◆ Directions: For every row below, pull out the lines of text read from the page and give them back word for word. Leave the pictures out.
[Start of section]
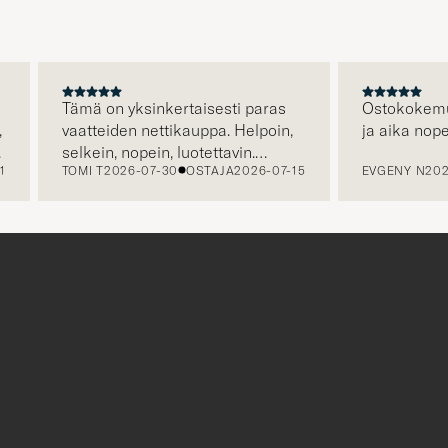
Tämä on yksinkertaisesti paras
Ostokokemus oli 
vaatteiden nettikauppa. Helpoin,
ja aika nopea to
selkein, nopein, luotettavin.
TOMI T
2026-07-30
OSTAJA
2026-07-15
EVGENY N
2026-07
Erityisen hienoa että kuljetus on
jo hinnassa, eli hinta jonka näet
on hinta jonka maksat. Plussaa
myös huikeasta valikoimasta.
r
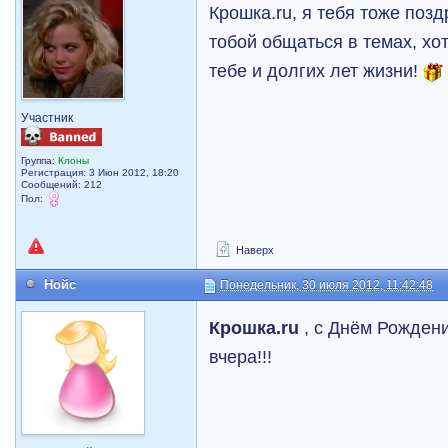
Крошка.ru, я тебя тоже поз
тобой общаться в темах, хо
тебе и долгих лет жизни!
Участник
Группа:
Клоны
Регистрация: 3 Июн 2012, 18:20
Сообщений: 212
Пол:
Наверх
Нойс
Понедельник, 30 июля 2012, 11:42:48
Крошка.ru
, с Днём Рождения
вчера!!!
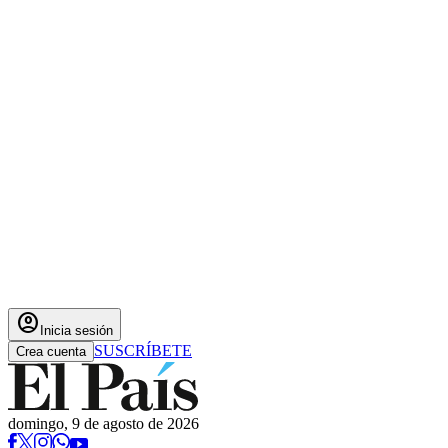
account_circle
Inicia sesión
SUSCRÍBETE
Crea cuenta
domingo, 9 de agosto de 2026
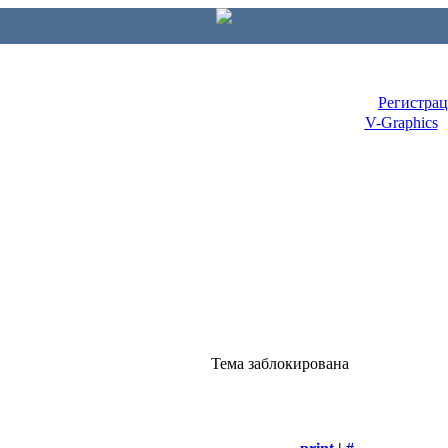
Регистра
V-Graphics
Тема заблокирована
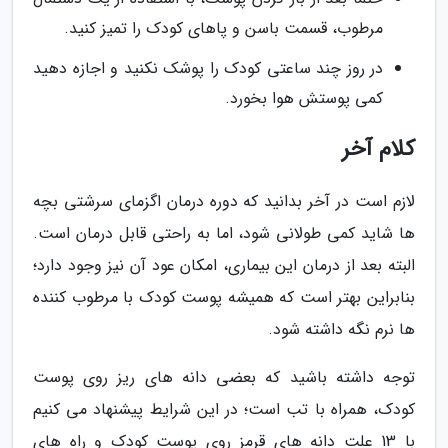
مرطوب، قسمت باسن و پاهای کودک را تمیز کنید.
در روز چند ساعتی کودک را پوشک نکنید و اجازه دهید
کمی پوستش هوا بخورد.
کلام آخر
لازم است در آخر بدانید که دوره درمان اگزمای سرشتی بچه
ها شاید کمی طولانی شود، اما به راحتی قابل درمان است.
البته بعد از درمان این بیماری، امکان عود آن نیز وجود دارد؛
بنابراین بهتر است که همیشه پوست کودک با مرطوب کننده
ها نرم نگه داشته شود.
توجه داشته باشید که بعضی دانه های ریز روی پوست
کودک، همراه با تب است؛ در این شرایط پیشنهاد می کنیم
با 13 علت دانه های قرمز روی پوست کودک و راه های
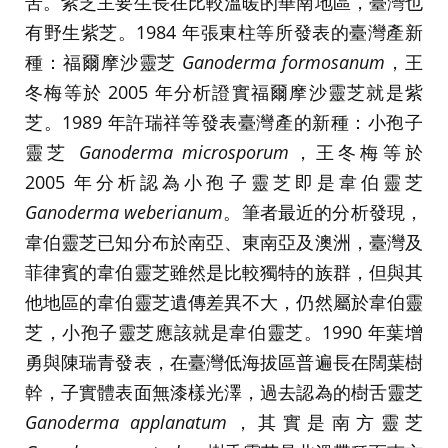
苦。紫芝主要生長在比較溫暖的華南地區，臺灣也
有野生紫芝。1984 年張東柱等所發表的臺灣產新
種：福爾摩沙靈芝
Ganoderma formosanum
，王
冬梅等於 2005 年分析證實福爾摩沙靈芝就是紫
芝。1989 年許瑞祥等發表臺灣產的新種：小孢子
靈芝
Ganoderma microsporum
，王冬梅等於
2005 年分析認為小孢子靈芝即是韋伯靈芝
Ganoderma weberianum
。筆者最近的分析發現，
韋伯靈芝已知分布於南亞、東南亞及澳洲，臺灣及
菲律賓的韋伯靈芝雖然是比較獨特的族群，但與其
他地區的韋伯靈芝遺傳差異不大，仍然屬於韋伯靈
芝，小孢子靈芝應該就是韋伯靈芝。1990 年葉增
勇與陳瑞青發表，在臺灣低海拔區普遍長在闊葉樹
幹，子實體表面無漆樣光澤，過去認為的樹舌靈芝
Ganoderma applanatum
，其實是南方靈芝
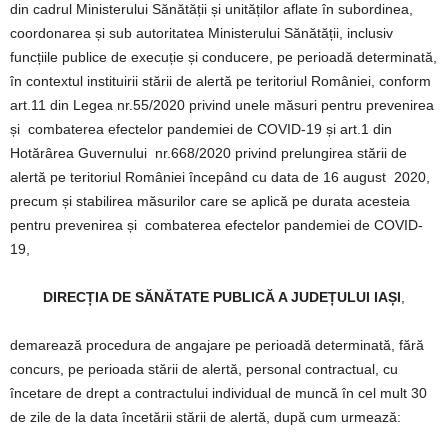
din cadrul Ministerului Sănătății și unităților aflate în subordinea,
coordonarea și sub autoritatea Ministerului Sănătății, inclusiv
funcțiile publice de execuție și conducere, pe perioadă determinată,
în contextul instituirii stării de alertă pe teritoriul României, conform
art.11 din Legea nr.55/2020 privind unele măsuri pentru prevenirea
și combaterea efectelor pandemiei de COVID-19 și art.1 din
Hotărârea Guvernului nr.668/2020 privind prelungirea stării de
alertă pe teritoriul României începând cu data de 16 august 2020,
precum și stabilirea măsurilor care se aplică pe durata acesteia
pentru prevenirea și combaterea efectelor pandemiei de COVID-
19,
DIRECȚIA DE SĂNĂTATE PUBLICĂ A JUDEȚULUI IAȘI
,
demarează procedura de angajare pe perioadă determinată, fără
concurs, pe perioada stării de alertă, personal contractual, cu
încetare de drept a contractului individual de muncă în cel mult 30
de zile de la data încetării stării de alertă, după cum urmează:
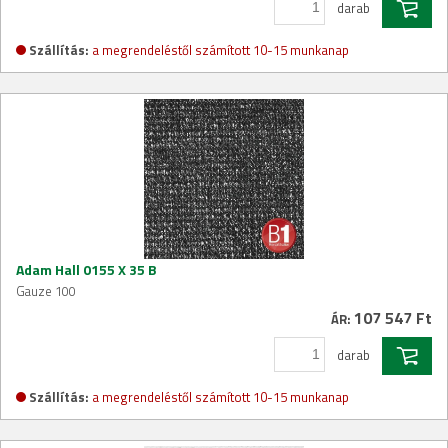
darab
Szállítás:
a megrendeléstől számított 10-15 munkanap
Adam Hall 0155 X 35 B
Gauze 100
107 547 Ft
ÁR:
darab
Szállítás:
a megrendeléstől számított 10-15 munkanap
[End of section]
◆ Written answer:
Tämä on yksinkertaisesti paras
Ostokokemus oli 
vaatteiden nettikauppa. Helpoin,
ja aika nopea to
selkein, nopein, luotettavin.
TOMI T
2026-07-30
OSTAJA
2026-07-15
EVGENY N
2026-07
Erityisen hienoa että kuljetus on
jo hinnassa, eli hinta jonka näet
on hinta jonka maksat. Plussaa
myös huikeasta valikoimasta.
r
Крошка.ru, я тебя тоже поз
тобой общаться в темах, хо
тебе и долгих лет жизни!
Участник
Группа:
Клоны
Регистрация: 3 Июн 2012, 18:20
Сообщений: 212
Пол:
Наверх
Нойс
Понедельник, 30 июля 2012, 11:42:48
Крошка.ru
, с Днём Рождения
вчера!!!
account_circle
Inicia sesión
SUSCRÍBETE
Crea cuenta
domingo, 9 de agosto de 2026
Регистра
V-Graphics
Тема заблокирована
مرطوب، قسمت باسن و پاهای کودک را تمیز کنید.
در روز چند ساعتی کودک را پوشک نکنید و اجازه دهید
کمی پوستش هوا بخورد.
کلام آخر
لازم است در آخر بدانید که دوره درمان اگزمای سرشتی بچه
ها شاید کمی طولانی شود، اما به راحتی قابل درمان است.
البته بعد از درمان این بیماری، امکان عود آن نیز وجود دارد؛
بنابراین بهتر است که همیشه پوست کودک با مرطوب کننده
ها نرم نگه داشته شود.
توجه داشته باشید که بعضی دانه های ریز روی پوست
کودک، همراه با تب است؛ در این شرایط پیشنهاد می کنیم
با 13 علت دانه های قرمز روی پوست کودک و راه های
苦。紫芝主要生長在比較溫暖的華南地區，臺灣也
有野生紫芝。1984 年張東柱等所發表的臺灣產新
種：福爾摩沙靈芝
Ganoderma formosanum
，王
冬梅等於 2005 年分析證實福爾摩沙靈芝就是紫
芝。1989 年許瑞祥等發表臺灣產的新種：小孢子
靈芝
Ganoderma microsporum
，王冬梅等於
2005 年分析認為小孢子靈芝即是韋伯靈芝
Ganoderma weberianum
。筆者最近的分析發現，
韋伯靈芝已知分布於南亞、東南亞及澳洲，臺灣及
菲律賓的韋伯靈芝雖然是比較獨特的族群，但與其
他地區的韋伯靈芝遺傳差異不大，仍然屬於韋伯靈
芝，小孢子靈芝應該就是韋伯靈芝。1990 年葉增
勇與陳瑞青發表，在臺灣低海拔區普遍長在闊葉樹
幹，子實體表面無漆樣光澤，過去認為的樹舌靈芝
Ganoderma applanatum
，其實是南方靈芝
din cadrul Ministerului Sănătății și unităților aflate în subordinea,
coordonarea și sub autoritatea Ministerului Sănătății, inclusiv
funcțiile publice de execuție și conducere, pe perioadă determinată,
în contextul instituirii stării de alertă pe teritoriul României, conform
art.11 din Legea nr.55/2020 privind unele măsuri pentru prevenirea
și combaterea efectelor pandemiei de COVID-19 și art.1 din
Hotărârea Guvernului nr.668/2020 privind prelungirea stării de
alertă pe teritoriul României începând cu data de 16 august 2020,
precum și stabilirea măsurilor care se aplică pe durata acesteia
pentru prevenirea și combaterea efectelor pandemiei de COVID-
19,
DIRECȚIA DE SĂNĂTATE PUBLICĂ A JUDEȚULUI IAȘI
,
demarează procedura de angajare pe perioadă determinată, fără
concurs, pe perioada stării de alertă, personal contractual, cu
încetare de drept a contractului individual de muncă în cel mult 30
de zile de la data încetării stării de alertă, după cum urmează:
darab
Szállítás:
a megrendeléstől számított 10-15 munkanap
Adam Hall 0155 X 35 B
Gauze 100
107 547 Ft
ÁR:
darab
Szállítás:
a megrendeléstől számított 10-15 munkanap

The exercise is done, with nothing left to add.